[[ Text provided, beginning ]]

A. The Endangered Species Act

The Endangered Species Act ("ESA") "was enacted in 1973 to prevent the extinction of various fish, wildlife, and plant species." Turtle Island Restoration Network v. Nat'l Marine Fisheries Serv. , 340 F.3d 969, 974 (9th Cir. 2003). The ESA aims "to provide a means whereby the ecosystems upon which endangered species and threatened species depend may be conserved" and "to provide a program for the conservation of such endangered species and threatened species." 16 U.S.C. § 1531(b). The ESA represents "the most comprehensive legislation for the preservation of endangered species ever enacted by any nation." Tenn. Valley Auth. v. Hill , 437 U.S. 153, 180, 98 S.Ct. 2279, 57 L.Ed.2d 117 (1978). It reflects "a conscious decision by Congress to give endangered species priority over the ‘primary missions’ of federal agencies." Id. at 185, 98 S.Ct. 2279. "The responsibility for administration and enforcement of the ESA lies with the Secretaries of Commerce and Interior, who have delegated the responsibility to the [National Marine Fisheries Service ("NMFS")] with respect to marine species, and to the Fish and Wildlife Service ("FWS") with respect to terrestrial species." Turtle Island , 340 F.3d at 973-74 (citing 50 C.F.R. § 402.01).

[[ Text provided, end ]]
[[ Excerpted records, beginning ]]

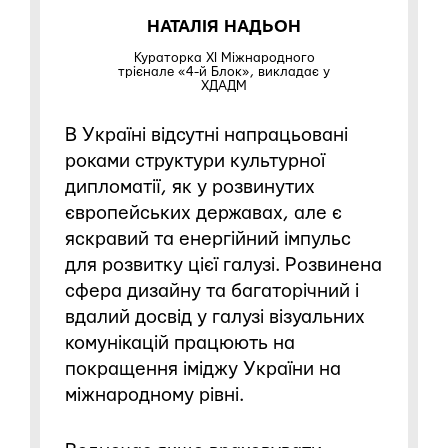
НАТАЛІЯ НАДЬОН
Кураторка XI Міжнародного
трієнале «4-й Блок», викладає у
ХДАДМ
В Україні відсутні напрацьовані
роками структури культурної
дипломатії, як у розвинутих
європейських державах, але є
яскравий та енергійний імпульс
для розвитку цієї галузі. Розвинена
сфера дизайну та багаторічний і
вдалий досвід у галузі візуальних
комунікацій працюють на
покращення іміджу України на
міжнародному рівні.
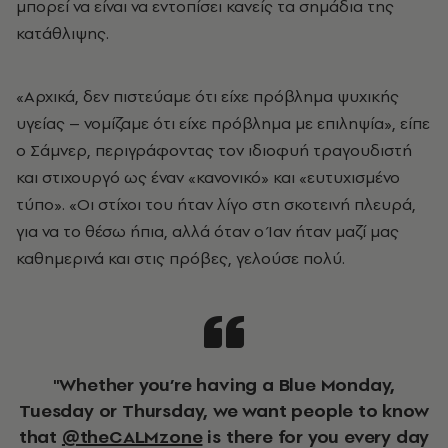
μπορεί να είναι να εντοπίσει κανείς τα σημάδια της
κατάθλιψης.
«Αρχικά, δεν πιστεύαμε ότι είχε πρόβλημα ψυχικής
υγείας – νομίζαμε ότι είχε πρόβλημα με επιληψία», είπε
ο Σάμνερ, περιγράφοντας τον ιδιοφυή τραγουδιστή
και στιχουργό ως έναν «κανονικό» και «ευτυχισμένο
τύπο». «Οι στίχοι του ήταν λίγο στη σκοτεινή πλευρά,
για να το θέσω ήπια, αλλά όταν ο Ίαν ήταν μαζί μας
καθημερινά και στις πρόβες, γελούσε πολύ.
"Whether you’re having a Blue Monday,
Tuesday or Thursday, we want people to know
that
@theCALMzone
is there for you every day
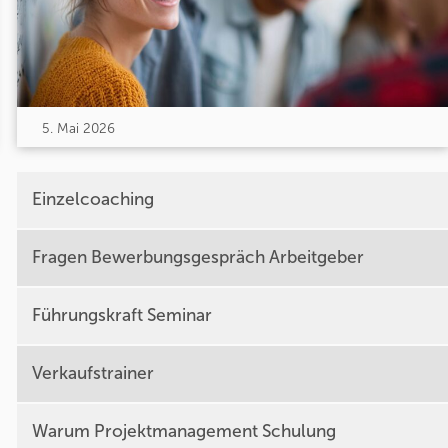
5. Mai 2026
Einzelcoaching
Fragen Bewerbungsgespräch Arbeitgeber
Führungskraft Seminar
Verkaufstrainer
Warum Projektmanagement Schulung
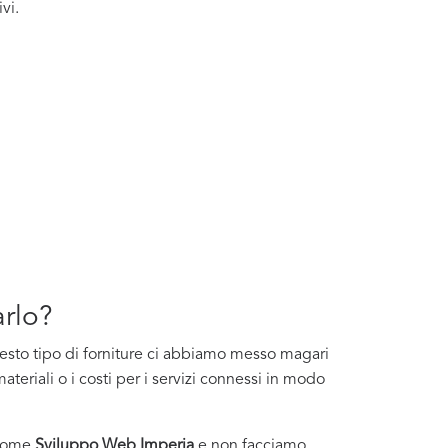
vi.
arlo?
questo tipo di forniture ci abbiamo messo magari
ateriali o i costi per i servizi connessi in modo
i come
Sviluppo Web Imperia
e non facciamo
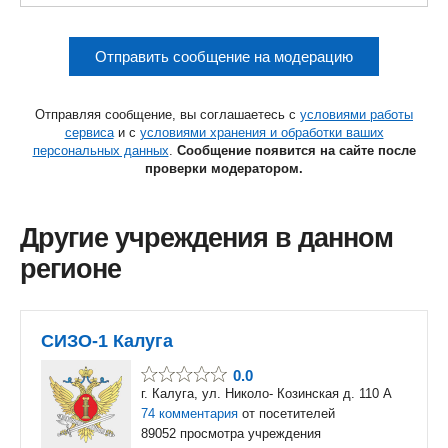
Отправить сообщение на модерацию
Отправляя сообщение, вы соглашаетесь с
условиями работы
сервиса
и с
условиями хранения и обработки ваших
персональных данных
.
Сообщение появится на сайте после
проверки модератором.
Другие учреждения в данном
регионе
СИЗО-1 Калуга
0.0
г. Калуга, ул. Николо- Козинская д. 110 А
74 комментария
от посетителей
89052 просмотра учреждения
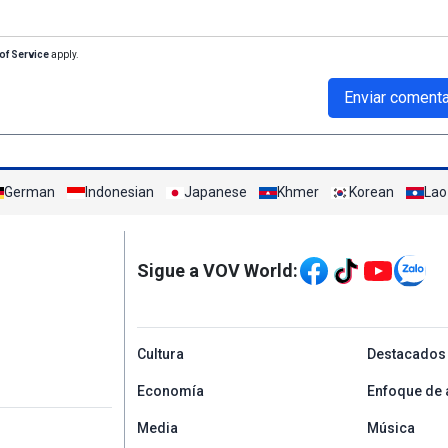
of Service
apply.
Enviar comenta
German
Indonesian
Japanese
Khmer
Korean
Lao
Mạng xã hội
Sigue a VOV World:
menu footer tiếng Tâ
Cultura
Destacados
Economía
Enfoque de 
Media
Música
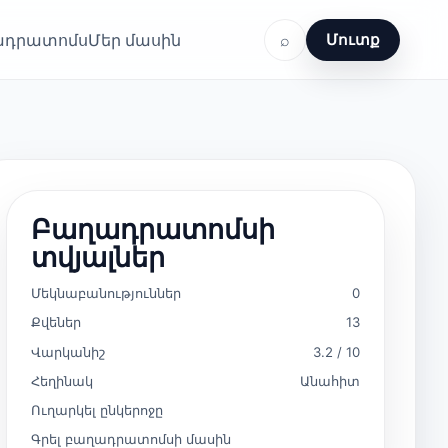
ղադրատոմս
Մեր մասին
⌕
Մուտք
Բաղադրատոմսի
տվյալներ
Մեկնաբանություններ
0
Քվեներ
13
Վարկանիշ
3.2 / 10
Հեղինակ
Անահիտ
Ուղարկել ընկերոջը
Գրել բաղադրատոմսի մասին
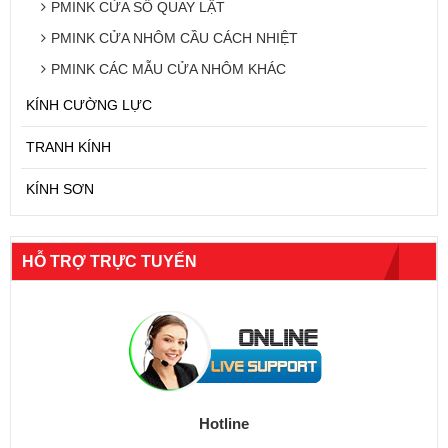
PMINK CỬA SỔ QUAY LẬT
PMINK CỬA NHÔM CẦU CÁCH NHIỆT
PMINK CÁC MẪU CỬA NHÔM KHÁC
KÍNH CƯỜNG LỰC
TRANH KÍNH
KÍNH SƠN
HỖ TRỢ TRỰC TUYẾN
Hotline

[[ Excerpted records, end ]]

### [Directive A]
In the passage on the Endangered Species Act, which agency is responsible for the act with respect to marine species?
### [Directive B]
Extend the passage on the Endangered Species Act, starting after its last sentence.

### [Expected answer A]
The National Marine Fisheries Service (NMFS).

### [Expected answer B]
To accomplish its purposes, the ESA "sets forth a comprehensive program to limit harm to endangered species within the United States." California ex rel. Lockyer v. U.S. Dept. of Agriculture , 575 F.3d 999, 1018 (9th Cir. 2009). Section 4 of the ESA requires NMFS and FWS to identify endangered and threatened species and designate their "critical habitats." 16 U.S.C. 1533(a)(1)-(3). Section 7 "imposes a procedural duty on federal agencies to consult with either the [NMFS] or the FWS before engaging in a discretionary action, which may affect listed species." Turtle Island , 340 F.3d at 974 (citing 16 U.S.C. § 1536(a)(2) ; 50 C.F.R. §§ 402.14, 402.01(b) ). This consultation procedure aims to allow the Services "to determine whether the federal action is likely to jeopardize the survival of a protected species or result in the destruction of its critical habitat, and if so, to identify reasonable and prudent alternatives that will avoid the action's unfavorable impacts." Id. (citing 16 U.S.C. § 1536(b)(3)(A) ). And Section 9 prohibits the "take" (e.g. killing, harassing, harming, or collecting) of listed endangered fish and wildlife species and prohibits other actions with respect to listed endangered plant species. 16 U.S.C. §§ 1532, 1538. Section 4(d) authorizes the extension of Section 9 prohibitions to threatened species. Id. § 1533(d).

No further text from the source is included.